I wrote the following code for a simple struct in Rust. This is just an example, it doesn't have much real logic:
struct Vec2 {
x: f32,
y: f32,
}
impl Vec2 {
fn multiply(&mut self, other: &Vec2) {
self.x *= other.x;
self.y *= other.y;
}
}
I can create simple vectors and multiply a vector with another vector, but I encountered a problem when I tried to multiply a vector with itself: The compiler complains that I can't borrow that vector as mutable because it is also borrowed as immutable.
fn main() {
let mut vec = Vec2 { x: 2.0, y: 2.3 };
vec.multiply(&vec);
}
error[E0502]: cannot borrow `vec` as mutable because it is also borrowed as immutable
--> src/main.rs:15:5
|
15 | vec.multiply(&vec);
| ^^^^--------^----^
| | | |
| | | immutable borrow occurs here
| | immutable borrow later used by call
| mutable borrow occurs here
This makes sense, but what would be the correct way to multiply such a vector with itself? And more importantly: for the general case where I need to modify a struct with its own method with that same struct as parameter.
I think you understand this already, but the reason that what you have now doesn't work is that a value cannot be mutably borrowed at the same time as an immutable borrow. To perform the method as is, you would need both the mutable borrow (in the form of &mut self) and the immutable borrow (in the form of other: &Vec2) at the same time. Since your method should work for any two members of Vec2, you'll always have two separate borrows: the compiler can't deduce that a single borrow would work for the case of multiplying the vector by itself.
As for your question, you have several options, depending on the details of what you're trying to do.
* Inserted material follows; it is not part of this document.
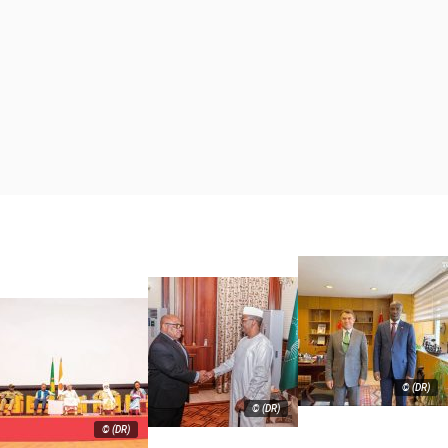
© (DR)
© (DR)
© (DR)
Simply add #[derive(Clone)] to your definition of Vec2 and you'll be able to clone an element of that type using the clone method.
#[derive(Clone)]
struct Vec2 {
x: f32,
y: f32,
}
impl Vec2 {
fn multiply(&mut self, other: &Vec2) {
self.x *= other.x;
self.y *= other.y;
}
}
fn main() {
let mut vec = Vec2 { x: 2.0, y: 2.3 };
vec.multiply(&vec.clone());
}
If your type is this simple (just two floats), then you could reasonably also derive Copy. Then elements of the type are simply copied when fed to functions, rather than needing a reference. That means that we should change the signature of Vec2::multiply to take other as simply Vec2, rather than &Vec2 (this isn't strictly necessary, but taking a pointer is usually less efficient for Copy types).
#[derive(Copy, Clone)]
struct Vec2 {
x: f32,
y: f32,
}
impl Vec2 {
fn multiply(&mut self, other: Vec2) {
self.x *= other.x;
self.y *= other.y;
}
}
fn main() {
let mut vec = Vec2 { x: 2.0, y: 2.3 };
vec.multiply(vec);
}
You could have a separate method called multiply_self or square (depending on your semantics) that just takes &mut self. This might be your best bet in the general case of modifying a struct using itself.
struct Vec2 {
x: f32,
y: f32,
}
impl Vec2 {
fn multiply_self(&mut self) {
self.x *= self.x;
self.y *= self.y;
}
}
fn main() {
let mut vec = Vec2 { x: 2.0, y: 2.3 };
vec.multiply_self();
}
You could have a method that doesn't take self mutably and instead returns a new Vec2. Then you could do vec = vec.multiply(&vec).
struct Vec2 {
x: f32,
y: f32,
}
impl Vec2 {
fn multiply(&self, other: &Vec2) -> Vec2 {
Vec2 {
x: self.x * other.x,
y: self.y * other.y,
}
}
}
fn main() {
let mut vec = Vec2 { x: 2.0, y: 2.3 };
vec = vec.multiply(&vec)
}
There are probably lots of other ways to do this, but this is what comes to mind in this simple case. If you share more details about what your trying to do in general, I might be able to come up with more.